** EXTRACT TO READ **
_____
Like most of you I have some cordless tools. Mine are Makita, still using NiCd. When charging the batteries there is a red light on the charger, and when the battery is fully charged the light turns green. So I used to walk over to the charger to check on the colour because apparently leaving the battery on charge doesn't do them any good. If red, wait a while, carry on woodworking, check again etc.
Duh.
It occured to me ( eventually) to stand the charger on end so I can see the colour of the light from wherever I am in the shed.

Posting this in case there is anybody else who, like me, might be a bit slow at times.

K
 
I don' know what truth there is in that - I've left mine (different batteries, NiCad NiMh and Li ion :D ) on charge for the last 25 years. I don't recall reading that you shouldn't.
 
Ni-Cd, Ni-Mh and Li-Ion you can leave on charge after fully charged as they all stop charging after they're fully charged.

Ni-Cd and Ni-Mh really need to be used till they're depleted unlike the Li-Ion batteries as they're not affected by memory.
_____
** DATA SHOWN **
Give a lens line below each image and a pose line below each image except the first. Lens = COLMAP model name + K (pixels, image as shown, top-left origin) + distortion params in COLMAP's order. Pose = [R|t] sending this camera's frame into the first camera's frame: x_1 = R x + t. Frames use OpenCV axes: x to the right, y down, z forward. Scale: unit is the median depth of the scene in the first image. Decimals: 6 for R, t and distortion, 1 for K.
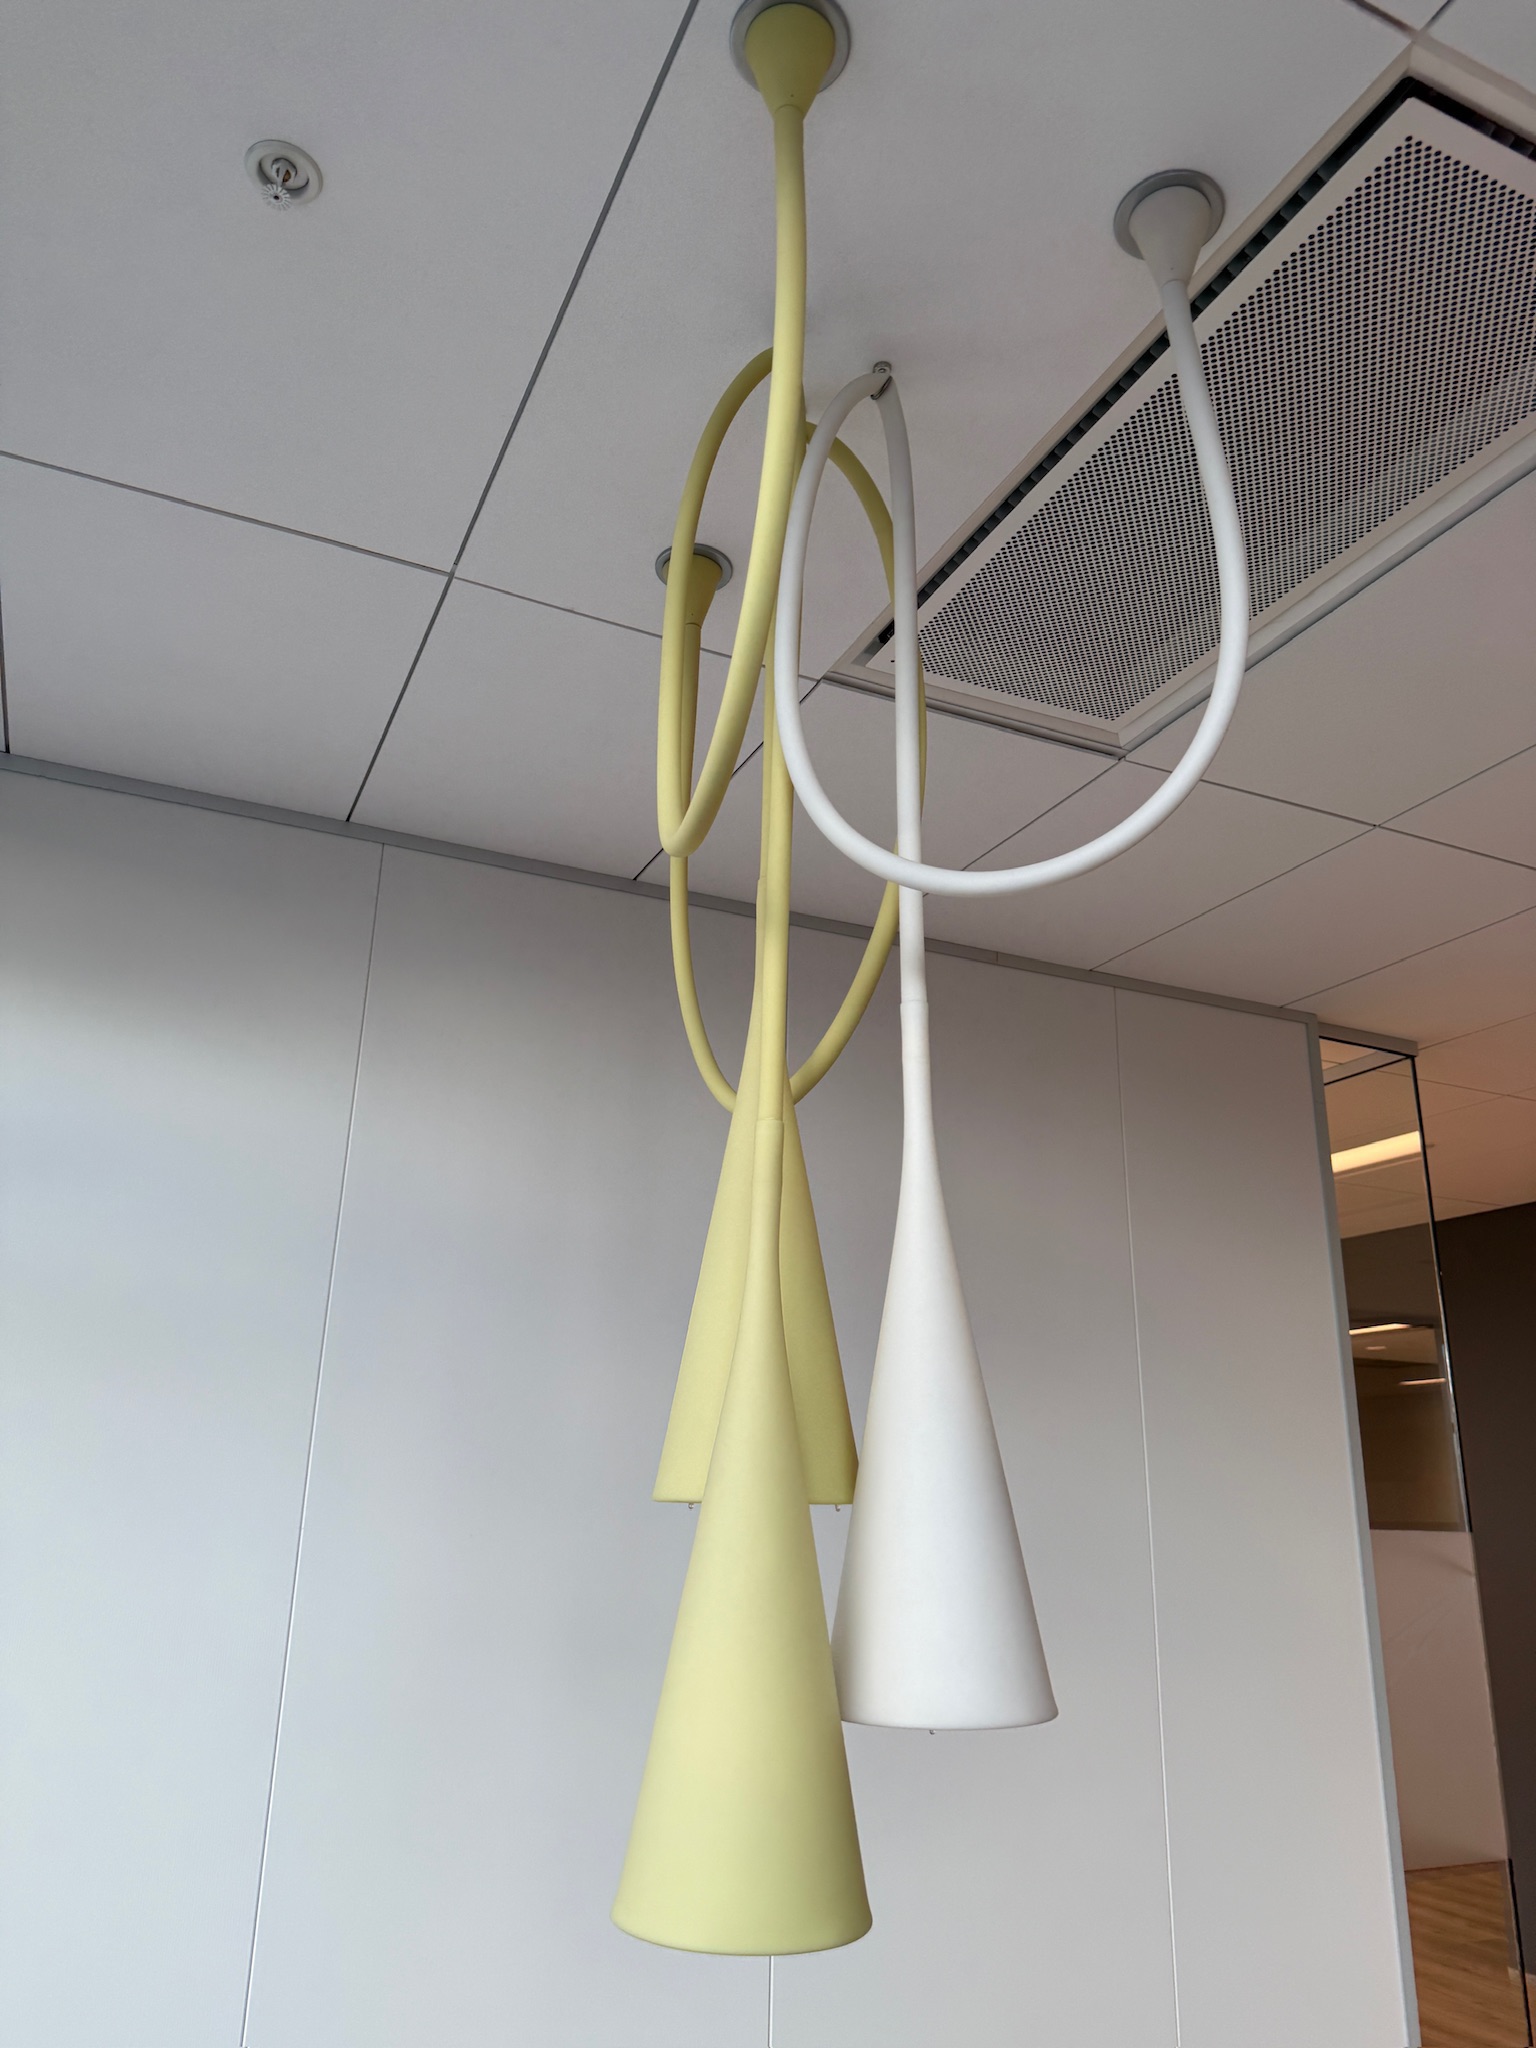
lens RADIAL K [[1476.2, 0, 760.5], [0, 1476.2, 1051.6], [0, 0, 1]] dist [0.060565, -0.096780]
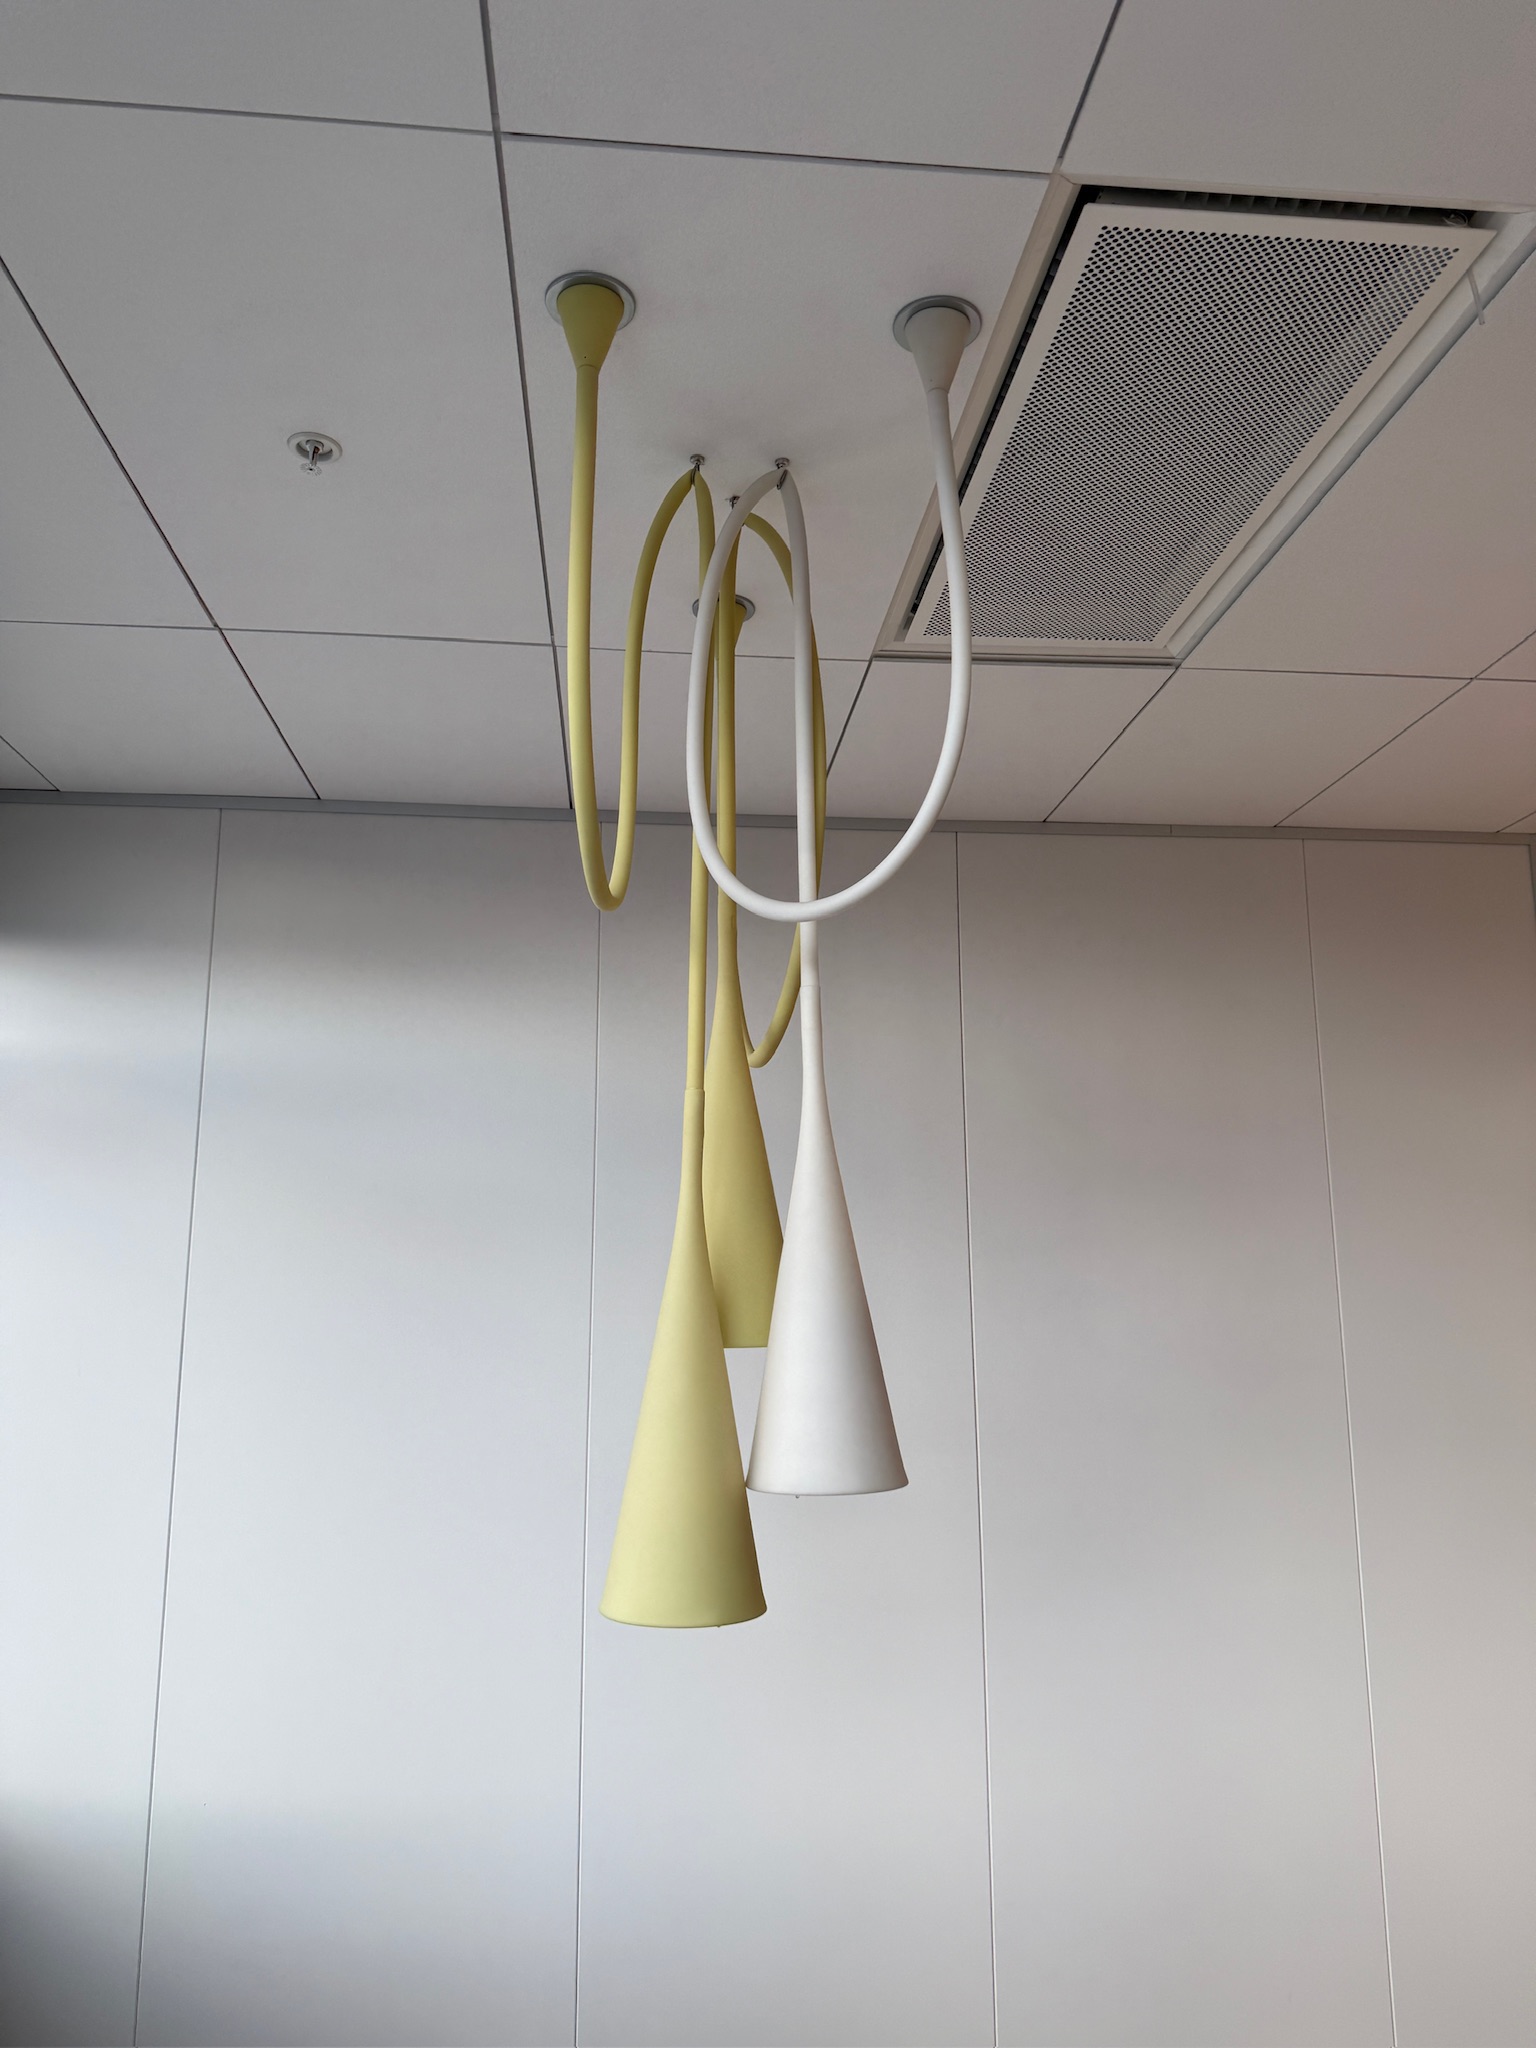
lens RADIAL K [[1476.2, 0, 760.5], [0, 1476.2, 1051.6], [0, 0, 1]] dist [0.060565, -0.096780]
pose [[0.945512, -0.082257, -0.315025, 0.479645], [0.119242, 0.987821, 0.099960, -0.111548], [0.302965, -0.132077, 0.943805, -0.290035]]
_____
** WHAT YOU WILL DO **
[a] Answer these questions from the thread about charging cordless tool batteries, one answer per line:
(i) What brand are the first poster's cordless tools?
(ii) What did the first poster eventually do with the charger?
(iii) Which battery type does the thread say is not affected by memory?
[b] Please summarize the thread about charging cordless tool batteries in two sentences.
[c] Translate this sentence from the thread about charging cordless tool batteries into Spanish: "Ni-Cd, Ni-Mh and Li-Ion you can leave on charge after fully charged as they all stop charging after they're fully charged."

** LIST OF ANSWERS **
[a]
(i) Makita.
(ii) Stood it on end so the color of the light can be seen from anywhere in the shed.
(iii) Li-Ion.

[b] A poster with NiCd-powered Makita cordless tools, who used to walk over to check whether the charger light had turned from red to green, realized that standing the charger on end makes the light visible from anywhere in the shed. Replies say that Ni-Cd, Ni-Mh and Li-Ion batteries can be left on charge because they stop charging once full, and that Ni-Cd and Ni-Mh batteries should be used until depleted, unlike Li-Ion batteries, which are not affected by memory.

[c] Las baterías de Ni-Cd, Ni-Mh y Li-Ion se pueden dejar cargando después de que estén completamente cargadas, ya que todas dejan de cargar una vez que están completamente cargadas.